Stored data entries:
——
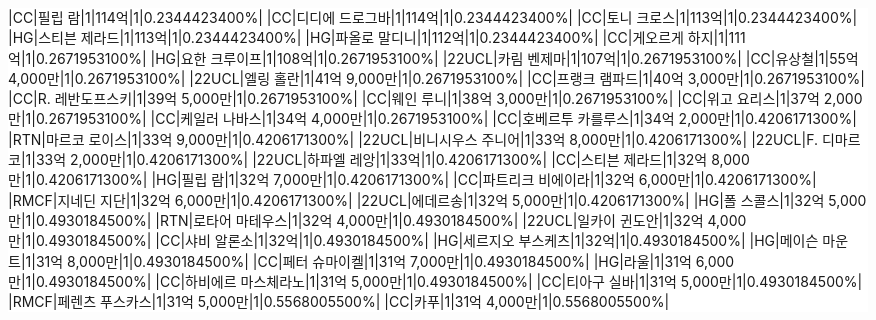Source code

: |CC|필립 람|1|114억|1|0.2344423400%|
|CC|디디에 드로그바|1|114억|1|0.2344423400%|
|CC|토니 크로스|1|113억|1|0.2344423400%|
|HG|스티븐 제라드|1|113억|1|0.2344423400%|
|HG|파올로 말디니|1|112억|1|0.2344423400%|
|CC|게오르게 하지|1|111억|1|0.2671953100%|
|HG|요한 크루이프|1|108억|1|0.2671953100%|
|22UCL|카림 벤제마|1|107억|1|0.2671953100%|
|CC|유상철|1|55억 4,000만|1|0.2671953100%|
|22UCL|엘링 홀란|1|41억 9,000만|1|0.2671953100%|
|CC|프랭크 램파드|1|40억 3,000만|1|0.2671953100%|
|CC|R. 레반도프스키|1|39억 5,000만|1|0.2671953100%|
|CC|웨인 루니|1|38억 3,000만|1|0.2671953100%|
|CC|위고 요리스|1|37억 2,000만|1|0.2671953100%|
|CC|케일러 나바스|1|34억 4,000만|1|0.2671953100%|
|CC|호베르투 카를루스|1|34억 2,000만|1|0.4206171300%|
|RTN|마르코 로이스|1|33억 9,000만|1|0.4206171300%|
|22UCL|비니시우스 주니어|1|33억 8,000만|1|0.4206171300%|
|22UCL|F. 디마르코|1|33억 2,000만|1|0.4206171300%|
|22UCL|하파엘 레앙|1|33억|1|0.4206171300%|
|CC|스티븐 제라드|1|32억 8,000만|1|0.4206171300%|
|HG|필립 람|1|32억 7,000만|1|0.4206171300%|
|CC|파트리크 비에이라|1|32억 6,000만|1|0.4206171300%|
|RMCF|지네딘 지단|1|32억 6,000만|1|0.4206171300%|
|22UCL|에데르송|1|32억 5,000만|1|0.4206171300%|
|HG|폴 스콜스|1|32억 5,000만|1|0.4930184500%|
|RTN|로타어 마테우스|1|32억 4,000만|1|0.4930184500%|
|22UCL|일카이 귄도안|1|32억 4,000만|1|0.4930184500%|
|CC|샤비 알론소|1|32억|1|0.4930184500%|
|HG|세르지오 부스케츠|1|32억|1|0.4930184500%|
|HG|메이슨 마운트|1|31억 8,000만|1|0.4930184500%|
|CC|페터 슈마이켈|1|31억 7,000만|1|0.4930184500%|
|HG|라울|1|31억 6,000만|1|0.4930184500%|
|CC|하비에르 마스체라노|1|31억 5,000만|1|0.4930184500%|
|CC|티아구 실바|1|31억 5,000만|1|0.4930184500%|
|RMCF|페렌츠 푸스카스|1|31억 5,000만|1|0.5568005500%|
|CC|카푸|1|31억 4,000만|1|0.5568005500%|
——
● **Exercise prompt**
Please count the lines that hold "RMCF" in this data and report the total alone.

● **Output of the exercise**
2